Posto che il commento è stato fatto a decisione già presa, non mi è chiaro queö "Si [...] devait" all'inizio. La traduzione letterale che ho adottato, con quell'imperfetto, non mi convince affatto:

"La fondazione Gustav-Adolf-Werk considera il sinodo con occhio meno sereno. “*Se* la Chiesa luterana di Lettonia *doveva* abolire l'ordinazione delle donne e introdurre strutture autoritarie, noi prenderemo allora in considerazione l'interruzione dei contatti con essa”, ha dichiarato Enno Haacks, capo dell'organizzazione della diaspora della Chiesa protestante in Germania".

Mi chiedo se sia possibile renderla diversamente senza travisare il senso dell'affermazione e la scelta del tempo verbale. O potrebbe forse trattarsi di un errore da parte del redattore?

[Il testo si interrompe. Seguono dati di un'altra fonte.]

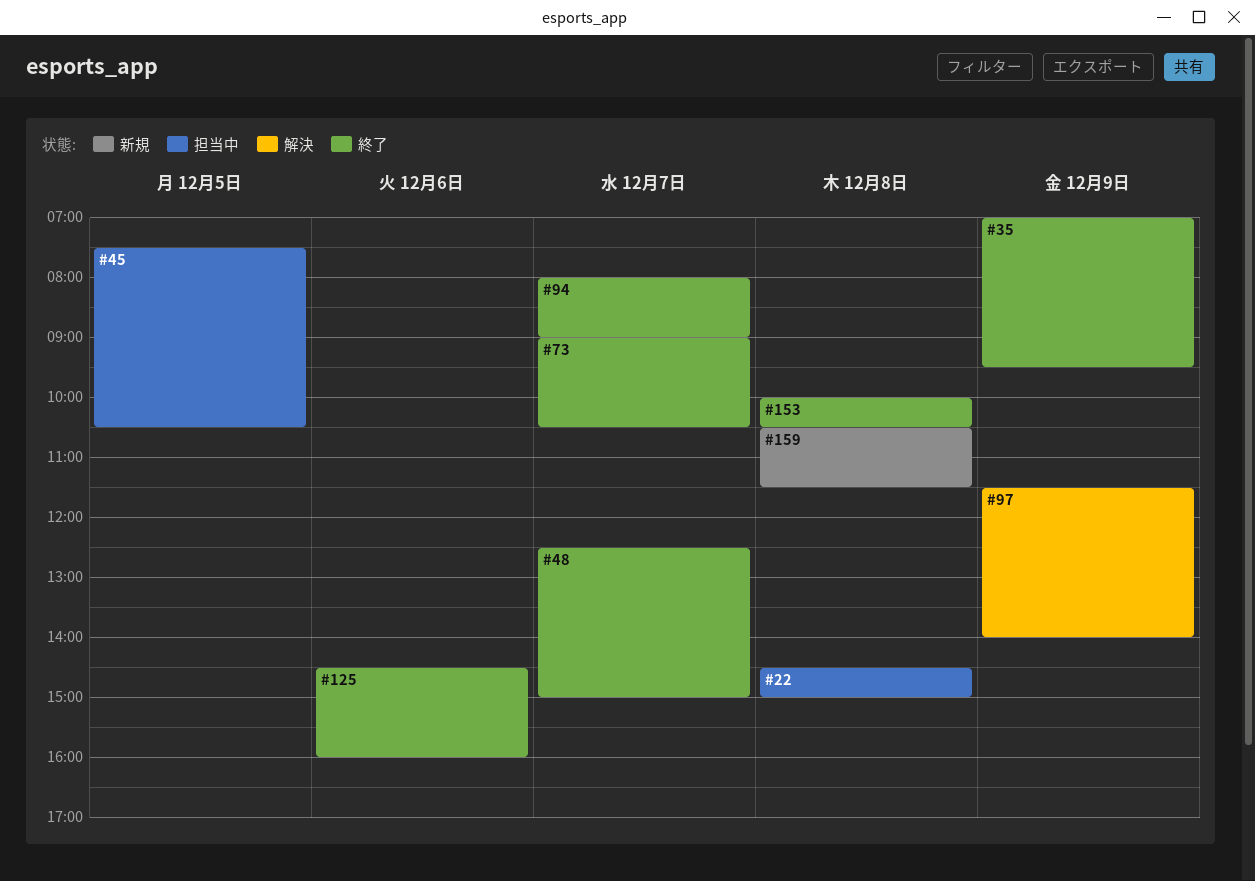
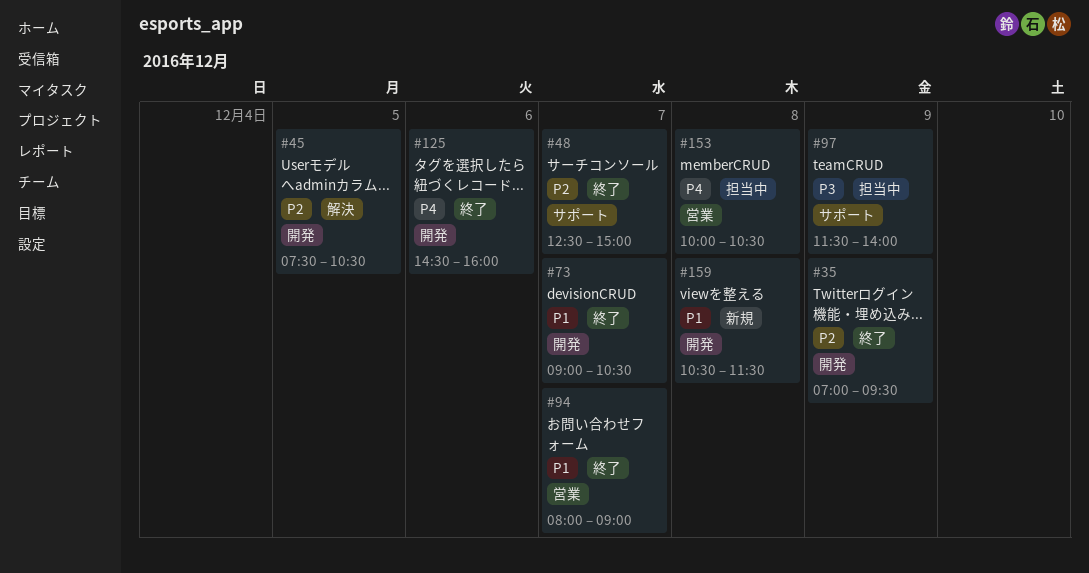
#22: present -> none
#45, status: 担当中 -> 解決
#97, status: 解決 -> 担当中
#153, status: 終了 -> 担当中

Grazie per ogni suggerimento.


----------



## Necsus

Ciao, Voce.
Non è più probabile che sia "Se la Chiesa luterana di Lettonia *dovesse* abolire (...), allora noi *prenderemmo *in considerazione..."?


----------



## Voce

Ciao, Necsus!

Lo avevo pensato anch'io, ma è un commento a decisione già presa. Più avanti qualcun altro commenta l'obiettivo del sinodo di giungere alla decisione, ma in questo caso si tratta di un commento a cose fatte. Se trasformassi il "*doveva*" in "*ha voluto*" sarebbe una forzatura eccessiva?


----------



## Necsus

Però _envisagerions _è condizionale, non futuro...
Non so se è ammissibile volgere tutto al passato: "se avesse abolito... avremmo preso in considerazione..."


----------



## Voce

Necsus said:


> Però _envisagerions _è condizionale, non futuro...
> Non so se è ammissibile volgere tutto al passato: "se avesse abolito... avremmo preso in considerazione..."



Vero! 
In questo caso credo che l'unica soluzione sia far riferire il commento all'obiettivo del sinodo e non al fatto compiuto. Vada dunque per il tuo primo suggerimento: "Se [...] dovesse [...] prenderemmo".
Grazie mille, Necsus!


----------



## Anja.Ann

Ciao a tutti e due  

Voce, potrebbe trattarsi di un articolo ripreso e riproposto a mo' di resoconto storico della decisione? Chiedo perché il verbo (_considère_) è al presente nell'introduzione al commento.


----------



## Voce

Grazie Anja.Ann. Lo avevo pensato anche io, ma alla luce di ciò che segue (e che non riporto adesso per pigrizia, scusami!) ho capito che la fondazione credeva che la Chiesa luterana potesse ancora tornare sui suoi passi.


----------



## Anja.Ann

Chiaro. Grazie a te, Voce


----------